Calcium and vitamin D supplements are an effective treatment to reduce bone loss in the elderly. Most people should be able to obtain adequate calcium from their daily diet, but supplements are an alternative for people who find this difficult. Calcium alone has a limited effect as a treatment for osteoporosis but combined with vitamin D it is particularly helpful for the elderly and housebound who cannot get out in natural sunlight and may have a poor diet.

Hormone replacement therapy (HRT)

Hormone replacement therapy (HRT) is a common means of preventing and treating osteoporosis. Taking HRT also helps to reduce the risk of heart disease and relieve menopausal symptoms such as hot flushes, night sweats, headaches and vaginal dryness. Some women may experience side effects such as breast tenderness and temporary nausea.
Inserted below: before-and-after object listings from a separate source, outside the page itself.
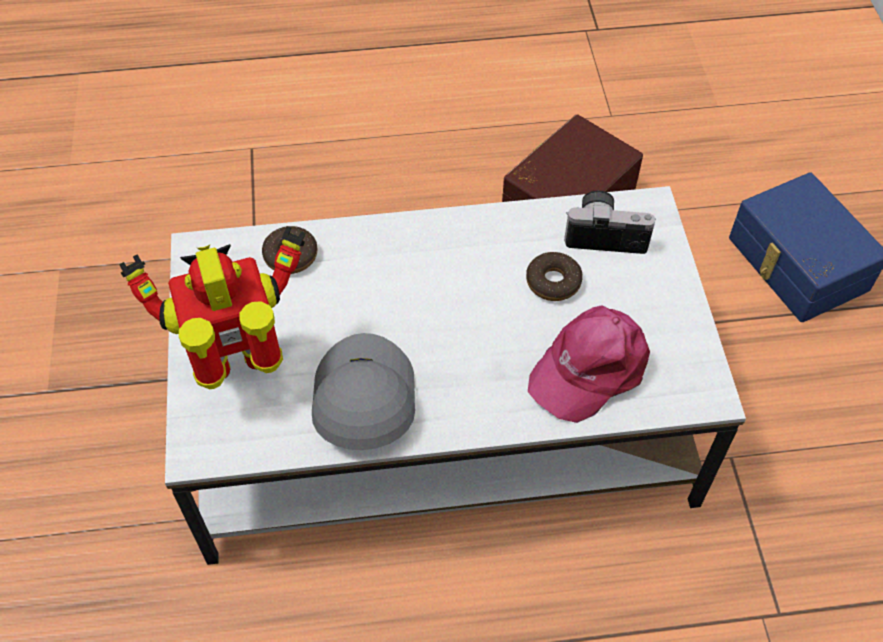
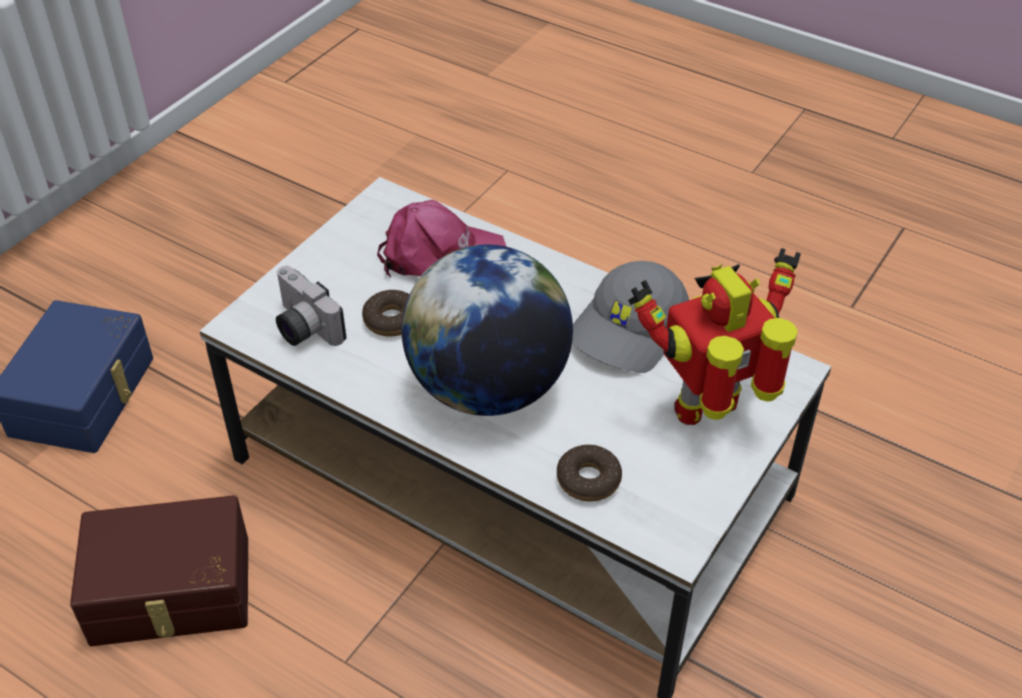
camera: 140 degrees left, 10 degrees down
(241, 367) = (710, 411): toy robot -> toy robot turned 135 degrees clockwise
(423, 276) = (488, 388): none -> globe

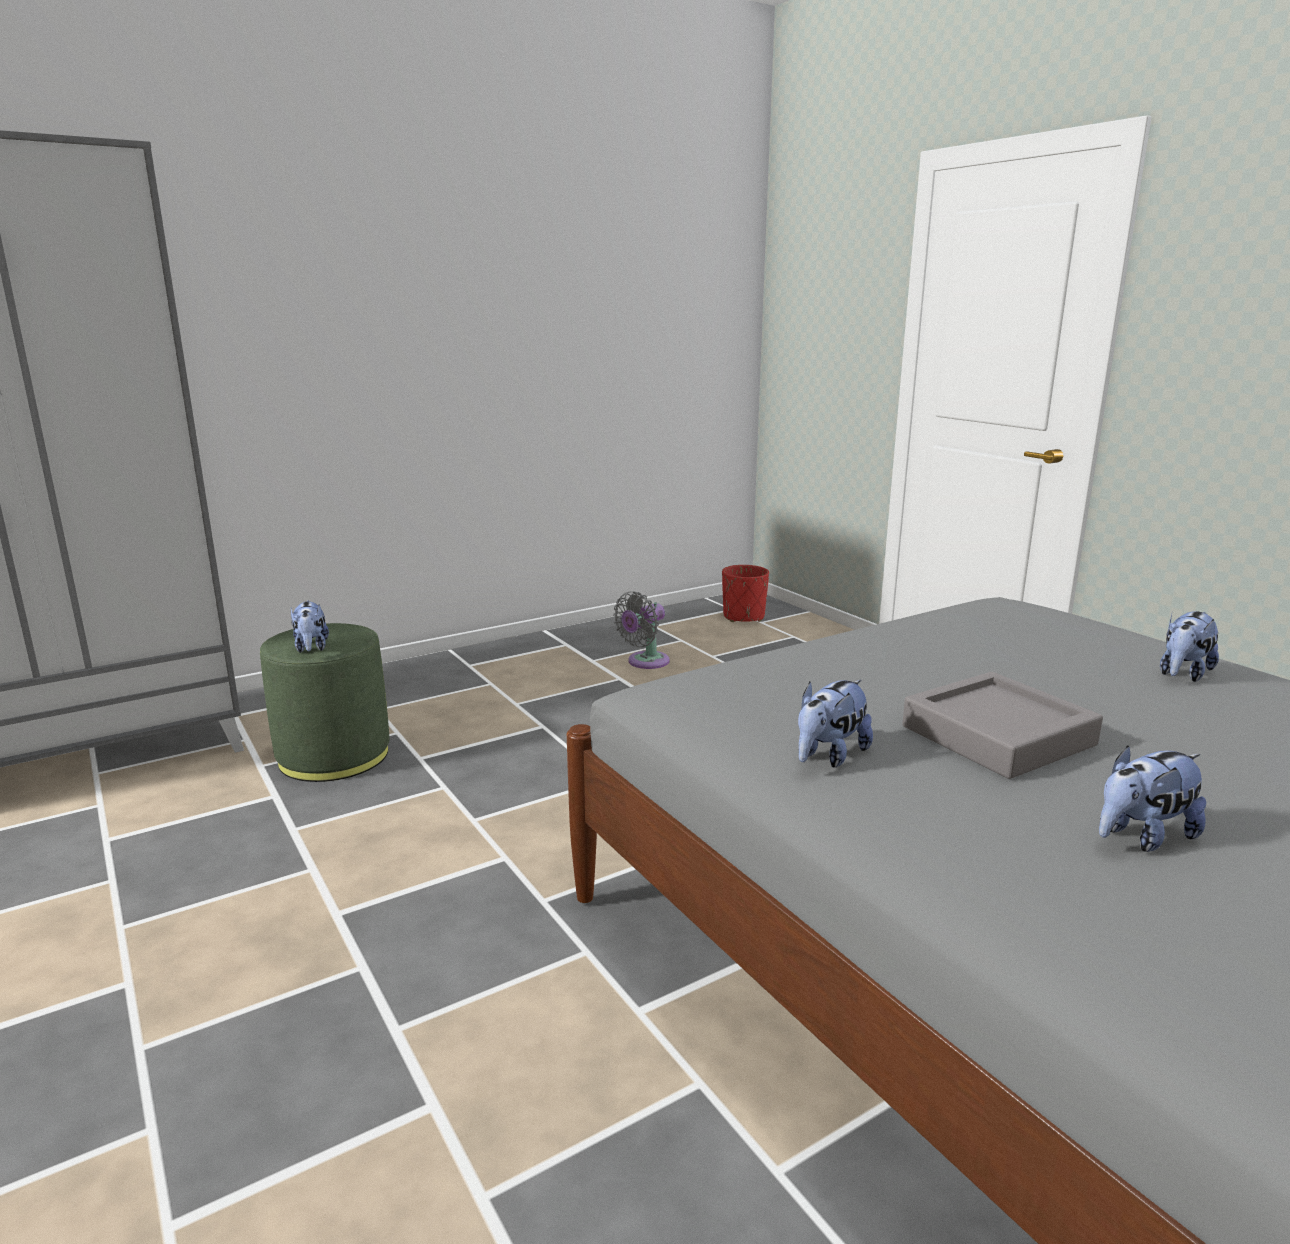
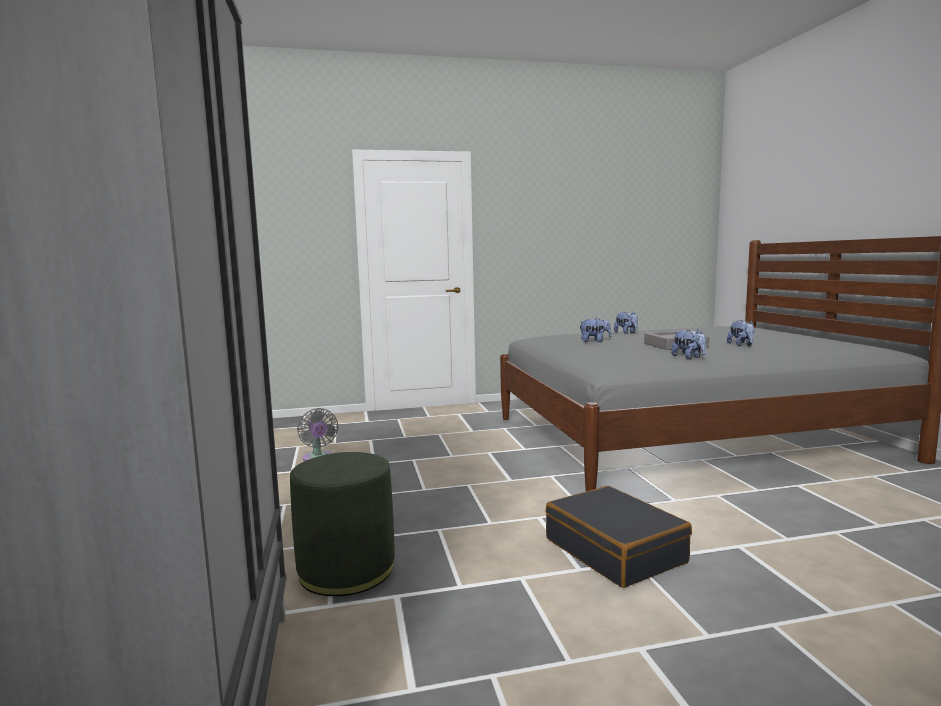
camera: 70 degrees left, 10 degrees down
(311, 648) = (360, 467): plush toy -> plush toy (594, 341)
(397, 943) = (615, 550): none -> black suitcase
(743, 617) = (287, 428): red planter -> none

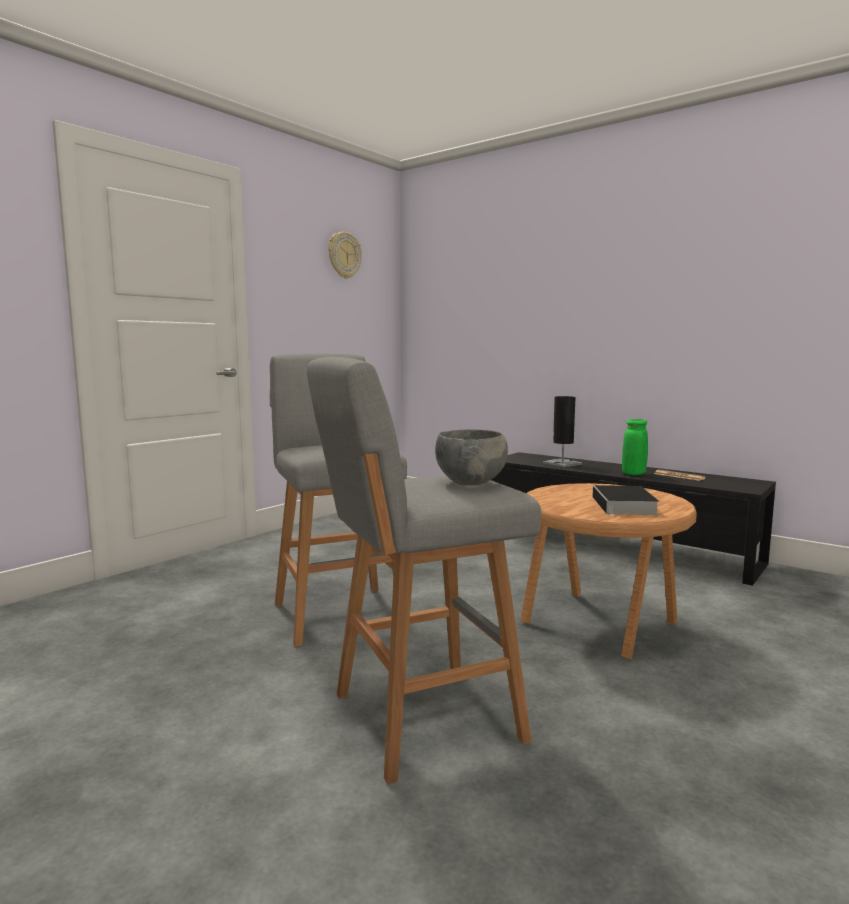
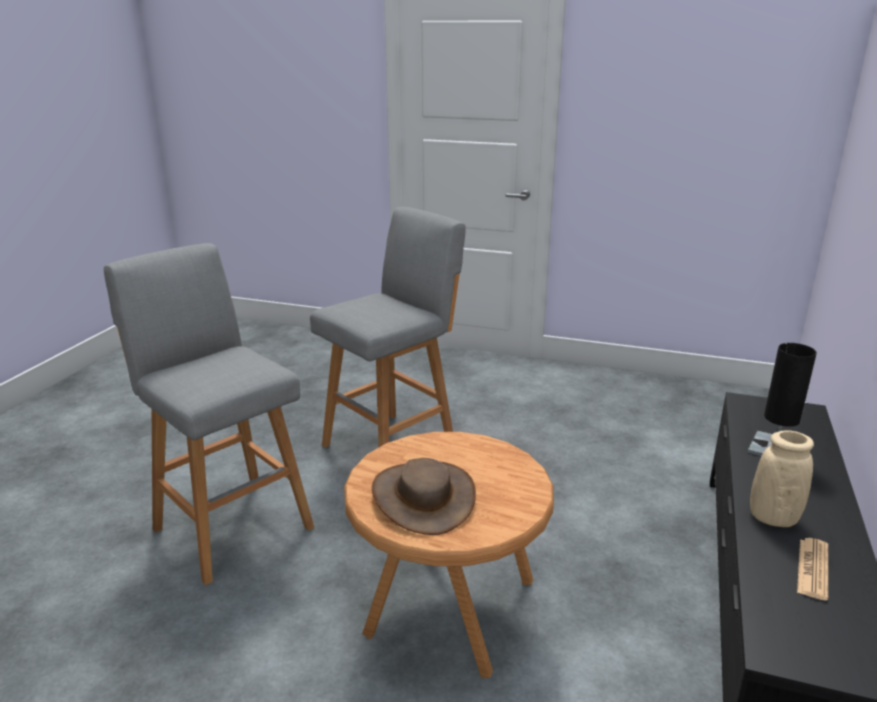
camera: 70 degrees right, 15 degrees up
(344, 255) = (727, 52): wall clock -> none
(470, 483) = (220, 378): grey bowl -> none
(625, 506) = (423, 497): book -> brown hat
(633, 474) = (773, 518): green vase -> beige vase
These symptoms usually stop after the first few months or with a change of the type or dose of HRT. Some 30 forms of HRT are available as pills, patches, implants or gels.

SERMs (Selective Estrogen Receptor Modulators)

SERMs (Selective Estrogen Receptor Modulators) are a new generation of synthetic hormone replacement drugs that reduce the risk of osteoporosis and heart disease, but do not appear to increase the risk of breast or endometrial cancers.